The one most of us see in the cities in England is the pied wagtail, which turns up quite often on city streets, in car parks, and shopping centres with its distinctive black and white plumage.

CT1D5856_2

I have seen grey wagtails like these on flat roofs behind office buildings, but there always has to be a big puddle or something like that there. They are birds of the water’s edge feeding on flies, mayflies, beetles, crustacea and molluscs according to Wikipedia – I wonder if they eat the leeches that live under the stones.

jo's effortThis was my best effort, what is politely called a ‘record shot’ because it allows you to identify the bird with reasonable certainty but it certainly won’t win any prizes! My camera is simply not fast enough to catch them on the move. I have just added it as a thumbnail so you can click on it to see it bigger if you want to see it.

I asked Brian to have a go at taking some photos yesterday and these are the results.
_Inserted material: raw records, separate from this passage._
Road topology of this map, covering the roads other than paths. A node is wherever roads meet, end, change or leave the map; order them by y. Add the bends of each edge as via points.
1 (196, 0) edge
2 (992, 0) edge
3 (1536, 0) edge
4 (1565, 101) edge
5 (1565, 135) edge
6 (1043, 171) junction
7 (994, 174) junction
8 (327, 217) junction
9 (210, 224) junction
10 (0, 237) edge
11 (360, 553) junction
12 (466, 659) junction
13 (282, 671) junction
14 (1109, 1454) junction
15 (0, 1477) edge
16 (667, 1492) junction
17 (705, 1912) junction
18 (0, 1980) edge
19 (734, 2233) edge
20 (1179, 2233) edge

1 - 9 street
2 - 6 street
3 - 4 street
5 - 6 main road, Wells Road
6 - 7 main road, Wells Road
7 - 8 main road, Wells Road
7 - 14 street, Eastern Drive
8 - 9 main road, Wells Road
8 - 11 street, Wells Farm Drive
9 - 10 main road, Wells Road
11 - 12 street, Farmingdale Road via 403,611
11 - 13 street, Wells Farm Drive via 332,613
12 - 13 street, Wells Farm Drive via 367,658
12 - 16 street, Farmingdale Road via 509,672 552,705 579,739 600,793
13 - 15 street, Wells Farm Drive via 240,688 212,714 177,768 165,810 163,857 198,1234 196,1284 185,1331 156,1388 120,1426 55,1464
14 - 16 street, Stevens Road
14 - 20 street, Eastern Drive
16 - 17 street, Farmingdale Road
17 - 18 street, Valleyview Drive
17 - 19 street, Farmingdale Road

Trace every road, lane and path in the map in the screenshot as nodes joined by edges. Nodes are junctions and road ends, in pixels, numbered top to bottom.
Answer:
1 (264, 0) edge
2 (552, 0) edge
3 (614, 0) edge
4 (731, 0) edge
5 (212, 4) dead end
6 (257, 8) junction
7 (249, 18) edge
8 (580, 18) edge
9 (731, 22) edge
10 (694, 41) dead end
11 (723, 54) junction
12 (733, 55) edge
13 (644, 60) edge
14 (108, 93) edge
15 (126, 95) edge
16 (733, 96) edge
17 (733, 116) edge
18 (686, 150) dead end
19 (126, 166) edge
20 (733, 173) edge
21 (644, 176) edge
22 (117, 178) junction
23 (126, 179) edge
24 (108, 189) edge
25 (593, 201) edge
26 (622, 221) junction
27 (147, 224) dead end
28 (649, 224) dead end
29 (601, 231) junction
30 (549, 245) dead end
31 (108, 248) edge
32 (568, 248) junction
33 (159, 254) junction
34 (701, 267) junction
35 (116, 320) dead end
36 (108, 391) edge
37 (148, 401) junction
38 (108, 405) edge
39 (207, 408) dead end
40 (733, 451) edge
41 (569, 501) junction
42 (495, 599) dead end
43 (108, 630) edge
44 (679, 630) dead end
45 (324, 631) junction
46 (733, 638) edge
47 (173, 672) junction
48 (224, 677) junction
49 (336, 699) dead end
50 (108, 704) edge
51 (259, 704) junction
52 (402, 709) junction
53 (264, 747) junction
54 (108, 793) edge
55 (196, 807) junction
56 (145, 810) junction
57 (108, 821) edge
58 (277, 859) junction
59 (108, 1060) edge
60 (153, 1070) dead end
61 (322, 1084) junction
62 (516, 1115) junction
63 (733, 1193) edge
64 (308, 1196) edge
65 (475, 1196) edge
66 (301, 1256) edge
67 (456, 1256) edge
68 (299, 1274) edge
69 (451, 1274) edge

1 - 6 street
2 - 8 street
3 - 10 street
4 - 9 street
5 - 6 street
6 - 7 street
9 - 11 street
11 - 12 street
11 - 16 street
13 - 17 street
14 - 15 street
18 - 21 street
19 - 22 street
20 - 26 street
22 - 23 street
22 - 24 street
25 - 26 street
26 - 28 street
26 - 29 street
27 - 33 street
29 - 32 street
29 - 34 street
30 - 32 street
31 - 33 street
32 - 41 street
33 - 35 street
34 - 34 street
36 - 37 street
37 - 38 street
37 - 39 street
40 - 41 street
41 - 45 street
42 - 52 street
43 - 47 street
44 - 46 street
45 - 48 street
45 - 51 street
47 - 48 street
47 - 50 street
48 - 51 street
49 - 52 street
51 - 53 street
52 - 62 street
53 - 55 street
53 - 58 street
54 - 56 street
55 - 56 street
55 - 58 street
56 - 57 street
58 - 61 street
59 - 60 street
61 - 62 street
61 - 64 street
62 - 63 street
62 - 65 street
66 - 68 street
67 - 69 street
He used a Canon EOS IV. way too heavy for me. The birds are surprisingly well camouflaged against the stones and the lichens and the rippling water as it runs over the rocks.  It was easiest to photograph the babies as they stood quite still, the parent’s head is almost impossible to get in focus, most of the time, her beak was stuffed with flies and food and that also creates a blurred look to her head.

At one point three primary school groups appeared to do pond dipping as well. It is all go down there!

Grey Wagtail Fledgling

“If I stand here I will get some more food soon”

Grey Wagtail fledgling on branch

“Or maybe I should stand on this branch, I am sure I will get some food soon…”

Grey Wagtail Fledgling Calling for Food

“Hang on!!!! HANG ON!!!!  come back!  I am here – where’s that food?”

Adult grey wagtail feeding baby

“Nooo-oooo – don’t leave me!!!!”

Adult grey wagtail feeding baby

“Give it to me now, give it to me, give it to me….”

I forgot this one, which shows the male’s black bib more clearly, I think both parents feed the babies.

Male Grey Wagtail

And so it goes, parental responsbilities eh?

This post is for Rose who tweets and photographs birds but I hope you like Brian’s photos too!

There is a nice bit of film here of a pair that has nested in a lock from BBC Nature.

Bluebells

“The gist. It’s always the gist, isn’t it? We’re left with so little to go on. Only the present is full enough to seem complete, and even that is an optical illusion. The moment is bleeding off the page. We live on the precipice of our perceptions. At the edge of every living instant, the world shears away like a cliff of ice into the sea of what is forgotten.”